Con lo stesso criterio, Ortega ha imbavagliato la stampa: decine di media hanno chiuso i battenti, altri – come il prestigioso quotidiano La Prensa – sono stati totalmente acquisiti e le redazioni sono state “occupate” da uomini fedeli al regime -, mentre centinaia di giornalisti sono fuggiti dal Nicaragua (alcuni di loro non prima, però, di aver saggiato il rigore delle patrie galere). È stata persino espulsa la Croce Rossa nicaraguense con relativa confisca di tutti i suoi beni, per rappresaglia rispetto all’assistenza medica ch’essa garantì a quanti rimasero feriti nella dura repressione governativa del 2018, repressione che provocò oltre 300 morti.

Il Consiglio per i Diritti Umani delle Nazioni Unite sta indagando sul regime di Ortega, accusato di arresti arbitrari, stupri e torture; non è peraltro piaciuto ai leader dell’Unione Europea e della Celac-Comunità degli Stati dell’America Latina, che il Nicaragua – assieme ad altri due Paesi comunisti, Venezuela e Cuba – si sia rifiutato di firmare una pur prudentissima dichiarazione finale congiunta di condanna dell’invasione russa in Ucraina. Nulla di strano: tra Stati “rossi” l’intesa è totale, inossidabile. Basti pensare come, in un comunicato diffuso lo scorso 19 luglio proprio per il 44° anniversario della rivoluzione nicaraguense, l’associazione «Italia Cuba», dopo aver definito «dittatore sanguinario» Somoza al soldo del «potere imperiale» espresso dagli Stati Uniti “cattivi” «per portare avanti la più feroce repressione», abbia esaltato «la storica e solida amicizia», che ora lega «la Cuba di Fidel Castro ed il Nicaragua del presidente Daniel Ortega». Tra “compagni” ci si capisce… Ma, mentre nelle sedi istituzionali si filosofeggia, oltre 600 mila cittadini nicaraguensi su una popolazione complessiva di neanche sette milioni di persone -, tra il 2018 ed il 2022 hanno dovuto lasciare la propria Patria.

Non è onesto sostenere – come tanti incredibilmente fanno – che il comunismo sia morto, poiché falso è illudersi che un simile movimento ideologico su scala planetaria possa corrispondere esclusivamente alle pietre cadute dal muro di Berlino.

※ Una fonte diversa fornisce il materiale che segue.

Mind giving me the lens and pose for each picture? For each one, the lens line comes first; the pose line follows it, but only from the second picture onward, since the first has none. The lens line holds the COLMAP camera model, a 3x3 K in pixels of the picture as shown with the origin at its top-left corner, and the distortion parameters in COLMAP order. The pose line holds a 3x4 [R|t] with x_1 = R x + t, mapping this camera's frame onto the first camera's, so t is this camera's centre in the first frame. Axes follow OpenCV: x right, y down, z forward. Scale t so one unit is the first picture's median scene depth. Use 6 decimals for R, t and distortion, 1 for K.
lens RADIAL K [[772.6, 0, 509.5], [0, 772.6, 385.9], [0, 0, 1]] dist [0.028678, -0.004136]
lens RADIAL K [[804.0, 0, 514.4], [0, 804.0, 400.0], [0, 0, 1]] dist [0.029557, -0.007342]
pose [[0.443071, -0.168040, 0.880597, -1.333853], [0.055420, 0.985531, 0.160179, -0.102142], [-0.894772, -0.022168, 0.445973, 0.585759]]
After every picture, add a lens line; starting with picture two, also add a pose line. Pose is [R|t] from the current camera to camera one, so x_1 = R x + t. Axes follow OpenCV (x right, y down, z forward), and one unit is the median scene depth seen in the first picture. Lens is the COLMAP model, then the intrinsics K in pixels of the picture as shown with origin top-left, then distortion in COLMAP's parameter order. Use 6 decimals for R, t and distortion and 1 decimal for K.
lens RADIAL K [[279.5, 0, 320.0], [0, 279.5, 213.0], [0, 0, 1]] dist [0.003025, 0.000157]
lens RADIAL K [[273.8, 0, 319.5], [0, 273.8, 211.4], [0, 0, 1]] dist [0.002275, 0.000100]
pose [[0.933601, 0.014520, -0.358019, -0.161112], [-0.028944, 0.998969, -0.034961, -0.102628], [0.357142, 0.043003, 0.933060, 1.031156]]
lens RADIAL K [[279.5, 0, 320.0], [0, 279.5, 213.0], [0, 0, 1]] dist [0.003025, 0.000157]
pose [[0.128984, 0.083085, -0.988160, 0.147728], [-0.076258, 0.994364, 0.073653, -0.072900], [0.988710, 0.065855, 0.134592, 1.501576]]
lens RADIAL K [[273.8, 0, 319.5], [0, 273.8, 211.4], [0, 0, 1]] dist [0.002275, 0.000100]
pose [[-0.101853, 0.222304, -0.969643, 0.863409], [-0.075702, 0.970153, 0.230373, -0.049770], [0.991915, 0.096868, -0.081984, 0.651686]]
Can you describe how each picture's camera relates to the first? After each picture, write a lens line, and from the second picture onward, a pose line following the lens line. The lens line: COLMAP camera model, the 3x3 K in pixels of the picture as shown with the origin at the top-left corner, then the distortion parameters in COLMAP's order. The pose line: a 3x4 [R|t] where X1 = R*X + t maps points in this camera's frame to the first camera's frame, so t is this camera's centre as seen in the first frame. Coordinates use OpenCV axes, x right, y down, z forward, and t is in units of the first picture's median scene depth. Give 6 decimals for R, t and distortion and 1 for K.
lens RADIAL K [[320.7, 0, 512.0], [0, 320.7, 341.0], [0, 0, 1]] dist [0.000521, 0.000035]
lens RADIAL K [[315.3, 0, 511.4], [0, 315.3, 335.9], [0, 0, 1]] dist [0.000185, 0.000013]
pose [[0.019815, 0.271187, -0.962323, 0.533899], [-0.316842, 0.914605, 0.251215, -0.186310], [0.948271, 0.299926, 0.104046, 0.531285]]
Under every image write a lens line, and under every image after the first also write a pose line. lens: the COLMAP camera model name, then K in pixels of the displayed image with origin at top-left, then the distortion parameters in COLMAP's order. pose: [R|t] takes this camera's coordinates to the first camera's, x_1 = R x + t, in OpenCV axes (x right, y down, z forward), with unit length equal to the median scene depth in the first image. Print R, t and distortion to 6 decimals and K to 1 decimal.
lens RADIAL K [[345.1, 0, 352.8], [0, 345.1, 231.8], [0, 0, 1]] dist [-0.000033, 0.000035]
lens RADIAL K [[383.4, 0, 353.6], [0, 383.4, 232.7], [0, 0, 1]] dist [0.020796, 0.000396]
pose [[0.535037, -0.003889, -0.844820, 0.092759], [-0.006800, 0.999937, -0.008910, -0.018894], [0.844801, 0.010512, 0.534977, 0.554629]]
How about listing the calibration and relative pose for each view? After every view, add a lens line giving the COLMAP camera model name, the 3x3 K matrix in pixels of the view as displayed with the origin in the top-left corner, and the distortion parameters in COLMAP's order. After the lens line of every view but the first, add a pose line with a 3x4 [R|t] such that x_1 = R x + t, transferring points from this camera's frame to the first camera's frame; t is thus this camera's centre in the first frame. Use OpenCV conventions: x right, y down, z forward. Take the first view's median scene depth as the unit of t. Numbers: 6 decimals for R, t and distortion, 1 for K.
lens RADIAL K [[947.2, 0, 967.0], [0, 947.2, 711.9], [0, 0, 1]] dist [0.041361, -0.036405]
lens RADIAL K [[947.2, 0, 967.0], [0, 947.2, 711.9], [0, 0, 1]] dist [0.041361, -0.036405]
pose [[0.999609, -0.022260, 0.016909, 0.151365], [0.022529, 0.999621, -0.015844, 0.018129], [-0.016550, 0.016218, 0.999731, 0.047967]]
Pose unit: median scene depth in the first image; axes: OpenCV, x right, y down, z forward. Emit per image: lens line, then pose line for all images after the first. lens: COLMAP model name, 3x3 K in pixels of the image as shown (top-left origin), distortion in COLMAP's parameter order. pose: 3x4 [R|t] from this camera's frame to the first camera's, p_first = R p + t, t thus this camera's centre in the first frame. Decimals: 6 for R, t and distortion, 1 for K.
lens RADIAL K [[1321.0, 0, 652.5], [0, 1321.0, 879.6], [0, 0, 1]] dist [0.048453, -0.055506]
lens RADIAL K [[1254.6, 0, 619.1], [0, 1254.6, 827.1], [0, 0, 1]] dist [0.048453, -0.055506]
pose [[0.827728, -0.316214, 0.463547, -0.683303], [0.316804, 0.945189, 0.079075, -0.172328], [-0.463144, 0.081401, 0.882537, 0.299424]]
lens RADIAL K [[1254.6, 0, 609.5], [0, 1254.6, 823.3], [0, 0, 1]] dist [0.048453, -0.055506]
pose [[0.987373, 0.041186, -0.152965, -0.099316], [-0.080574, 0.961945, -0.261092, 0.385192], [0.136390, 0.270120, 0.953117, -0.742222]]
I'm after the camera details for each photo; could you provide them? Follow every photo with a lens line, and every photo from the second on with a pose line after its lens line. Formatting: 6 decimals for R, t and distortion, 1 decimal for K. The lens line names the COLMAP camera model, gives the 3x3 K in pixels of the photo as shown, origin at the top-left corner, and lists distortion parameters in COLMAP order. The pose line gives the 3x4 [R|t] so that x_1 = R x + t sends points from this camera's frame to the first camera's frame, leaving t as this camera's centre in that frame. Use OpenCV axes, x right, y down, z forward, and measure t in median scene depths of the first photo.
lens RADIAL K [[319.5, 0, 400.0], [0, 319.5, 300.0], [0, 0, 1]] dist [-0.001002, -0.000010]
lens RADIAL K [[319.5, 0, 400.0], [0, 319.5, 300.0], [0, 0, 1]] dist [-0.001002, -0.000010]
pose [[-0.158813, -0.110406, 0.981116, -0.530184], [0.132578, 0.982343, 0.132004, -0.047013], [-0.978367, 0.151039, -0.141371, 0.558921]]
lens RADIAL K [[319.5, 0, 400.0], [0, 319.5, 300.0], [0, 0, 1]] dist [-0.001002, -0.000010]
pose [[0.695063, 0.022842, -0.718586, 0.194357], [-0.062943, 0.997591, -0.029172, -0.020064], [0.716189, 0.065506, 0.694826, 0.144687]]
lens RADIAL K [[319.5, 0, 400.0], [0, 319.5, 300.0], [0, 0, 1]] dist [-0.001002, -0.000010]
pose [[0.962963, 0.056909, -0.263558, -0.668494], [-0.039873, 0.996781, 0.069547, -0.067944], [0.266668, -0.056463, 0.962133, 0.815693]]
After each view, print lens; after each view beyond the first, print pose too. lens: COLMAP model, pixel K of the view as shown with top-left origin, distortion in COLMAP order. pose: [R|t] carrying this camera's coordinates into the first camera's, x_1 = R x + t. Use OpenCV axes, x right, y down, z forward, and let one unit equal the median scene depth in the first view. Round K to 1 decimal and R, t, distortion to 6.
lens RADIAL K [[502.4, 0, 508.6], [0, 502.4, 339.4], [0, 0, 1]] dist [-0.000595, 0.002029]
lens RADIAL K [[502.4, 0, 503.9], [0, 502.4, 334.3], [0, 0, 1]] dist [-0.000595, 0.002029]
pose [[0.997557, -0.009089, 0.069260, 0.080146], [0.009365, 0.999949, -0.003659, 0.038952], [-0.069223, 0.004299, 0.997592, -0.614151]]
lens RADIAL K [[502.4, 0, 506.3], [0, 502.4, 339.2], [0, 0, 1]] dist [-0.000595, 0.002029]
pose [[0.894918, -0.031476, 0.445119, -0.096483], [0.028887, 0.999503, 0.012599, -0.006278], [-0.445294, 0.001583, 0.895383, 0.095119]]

Il comunismo c’era prima ed è rimasto dopo. Anzi, è vivo e vegeto in molti, troppi Stati nel mondo, esplicito o camuffato che sia, ed ha il volto di sempre, quello di dittature crudeli, spietate, violentemente repressive e totalitarie.

Il Nicaragua lo dimostra. Qui, con la rivoluzione sandinista sarà cambiata l’orchestra, ma non la musica. E v’è solo da sperare che, come finì un regime, ora finisca anche l’altro e che il Nicaragua possa finalmente essere un Paese civile. A tutti gli effetti.